# root vs sudo

## cloc3

 *kr0n1x wrote:*   

> 
> 
> Per esempio una domanda che mi viene ora... come do un comando coi permessi di root? Nel livedvd per esempio ho scritto solo "su" al posto del mio solito "sudo nomecomando" e sembra funzionare.

 

secondo me, sudo è una masturbazione mentale che ha cominciato ad andare di moda qualche tempo fa.

l'effetto è che, in ubuntu, l'utente root non ha password, ed è impossibile loggarsi direttamente come utente root (protezione esplicita in pam).

in compenso, però, chiunque (o almeno qualunque amministratore) può loggarsi come root usando sudo.

In questo caso, però, utilizza semplicemente la propria password e non quella di root.
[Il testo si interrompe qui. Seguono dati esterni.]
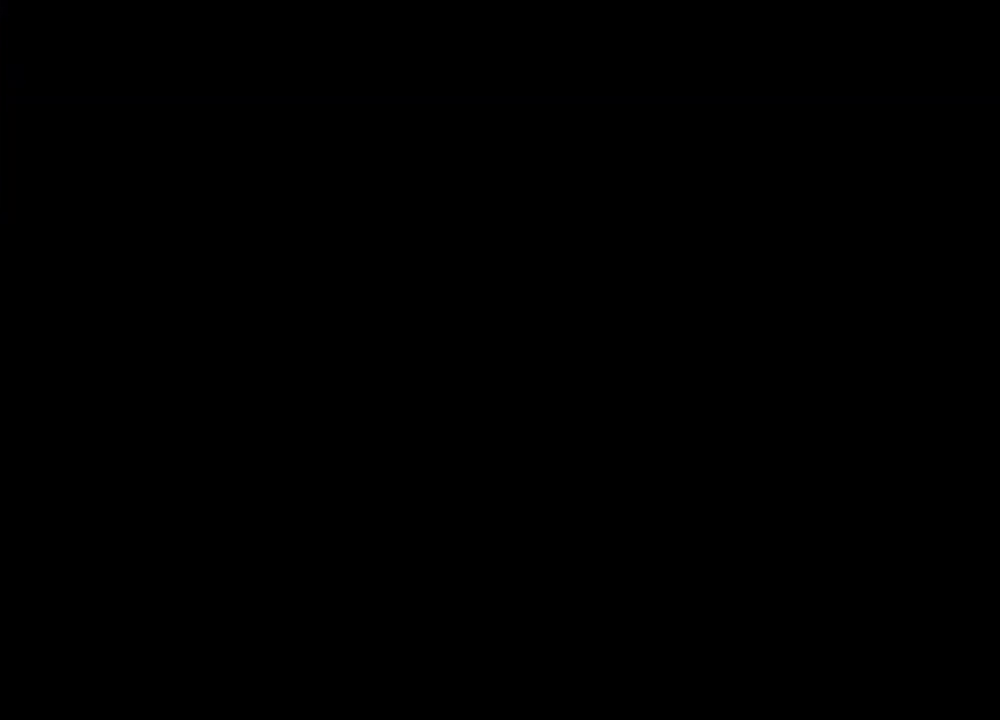
{"keys": [], "mouse": [], "events": [[100, "tab", "up"]]}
io lo trovo pericolosissimo.

per spiegazioni specifiche sui due comandi, usa il man. scoprirai che sono due modalità del tutto diverse di ottenere lo stesso risultato.

per il tuo problema, non so risponderti, ma credo che l'utente root possa accedere senza password.

prova anche ad usare i tasti ctrl-alt-F1. normalmente danno accesso ad una shell in modalità carattere senza login.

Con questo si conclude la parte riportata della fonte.